EXERCISE PASSAGE below:

It is true that the lead male role in Rhapsody was created on Baryshnikov who at the time the ballet was made was probably, as far as technique was concerned, the finest male dancer in the world. I seem to recall that after the first performance some people wondered whether the piece was not too full of tours de force and nearly everyone wondered who was going to dance it when Baryshnikov was no longer around to do so.

 

It was not the first time that an Ashton ballet had raised the "who's going to dance  it ?" question. The same question lingered on the lips of those who were at the premiere of Fille and we know that the question was soon answered. Quite a few dancers proved able to dance Fille. They danced the choreography as set but they did not all have the same attack as Blair and Nerina  and Ashton must have been pleased with their accounts of his ballet as he had considerable control over who danced in his works, 

 

One of the things that everyone needs to appreciate is that while Baryshnikov was a great technician he did not dance with any great apparent forcefulness. He just performed the steps. His manner of dancing was far less emphatic than seems fashionable among technicians today. Hay may need a little more panache but he does not need to be as emphatic as McRae. When Polunin and McRae danced Rhapsody a couple of years ago I thought that Polunin gave by far the better account because his dancing was less emphatic and more polished .The " it was nothing" shrug at the end made sense with Polunin but no sense with McRae because you could see how hard he had been working. Ashton must always look easy however difficult the choreography is. The choreography must not be reduced to a box of tricks and the dancer to a leg machine.   

Sometimes McRae manages to make you too aware of his technique and how clever he is. Baryshnikov never did that. it is said that he was disappointed that Ashton concentrated so much on his technical skills and that he was hoping for something different from working with Ashton.

 

 

I am glad that someone else mentioned Dowell's performance in Rhapsody which made it look like an Ashton ballet in a way which it did not quite with Baryshnikov. Remember the choreography was made on Baryshnikov so it played to his strengths and his strengths were not obviously Dowell's strengths, and it is possible that Ashton may have made adjustments for him as he did for Wall when he danced Oberon, but with Dowell the ballet changed from Ashton with a foreign accent to idiomatic Ashton.

End of EXERCISE PASSAGE.

EXERCISE SET:
- A) From the passage about Ashton's Rhapsody, extract the text between "Sometimes McRae manages" and "to idiomatic Ashton.", inclusive.
- B) According to the passage about Ashton's Rhapsody, which dancer was the lead male role created on?
- C) Using the passage about Ashton's Rhapsody, explain why the writer thought Polunin gave a better account of Rhapsody than McRae.

ENTRIES SHOWN below:

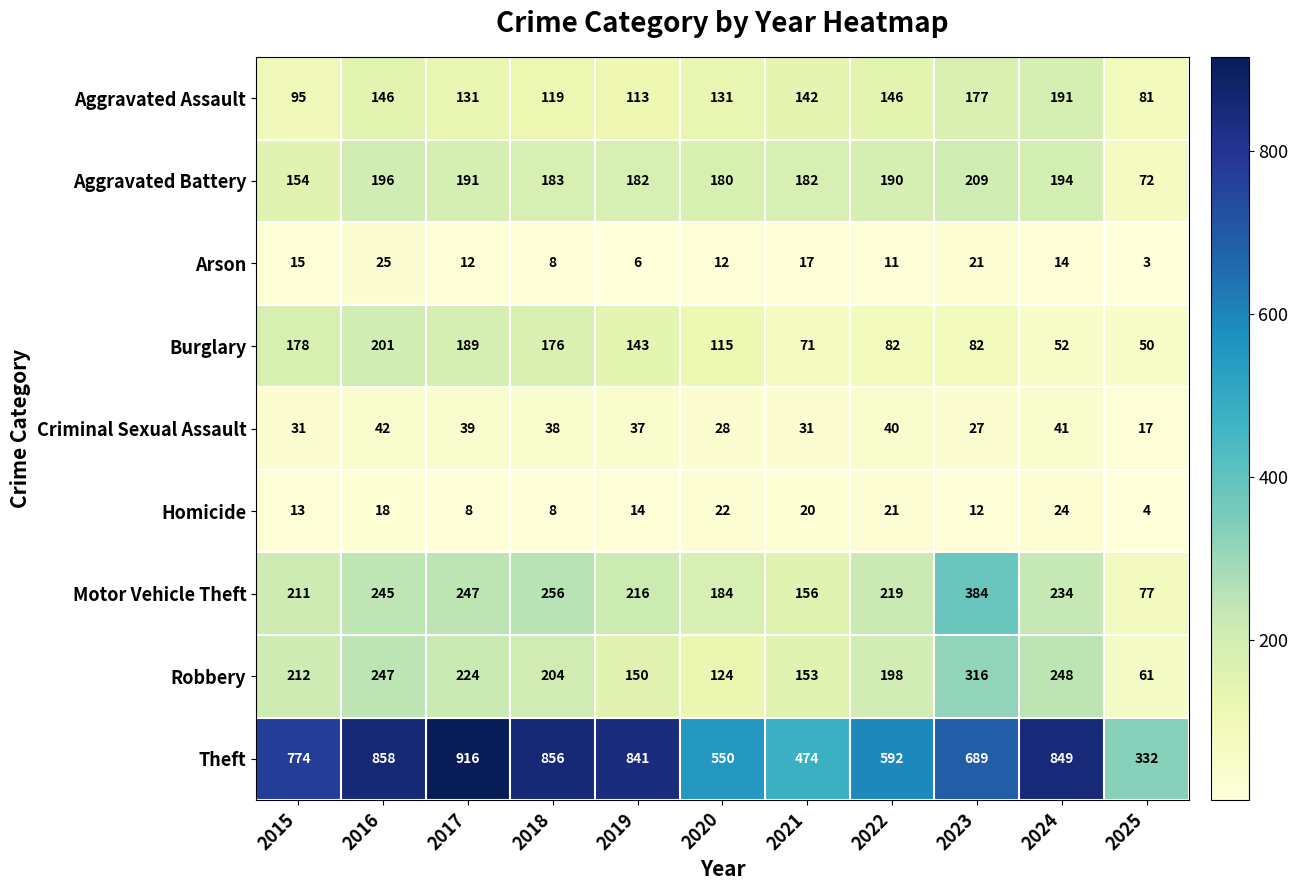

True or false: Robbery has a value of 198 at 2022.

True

End of ENTRIES SHOWN.
ENTRIES SHOWN below:

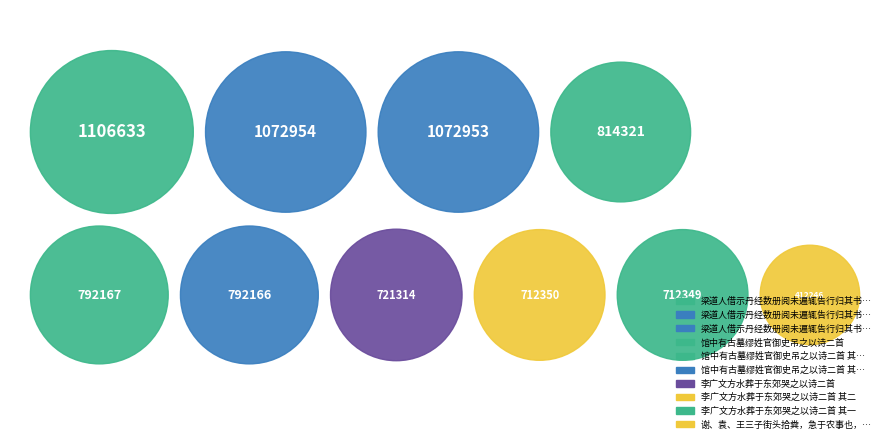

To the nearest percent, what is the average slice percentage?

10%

End of ENTRIES SHOWN.

ANSWERS FOR THIS EXERCISE:
- A)
Sometimes McRae manages to make you too aware of his technique and how clever he is. Baryshnikov never did that. it is said that he was disappointed that Ashton concentrated so much on his technical skills and that he was hoping for something different from working with Ashton.

 

 

I am glad that someone else mentioned Dowell's performance in Rhapsody which made it look like an Ashton ballet in a way which it did not quite with Baryshnikov. Remember the choreography was made on Baryshnikov so it played to his strengths and his strengths were not obviously Dowell's strengths, and it is possible that Ashton may have made adjustments for him as he did for Wall when he danced Oberon, but with Dowell the ballet changed from Ashton with a foreign accent to idiomatic Ashton.

- B) Baryshnikov

- C) Polunin's dancing was less emphatic and more polished. Because of this, the "it was nothing" shrug at the end made sense with him, but not with McRae, who showed how hard he had been working.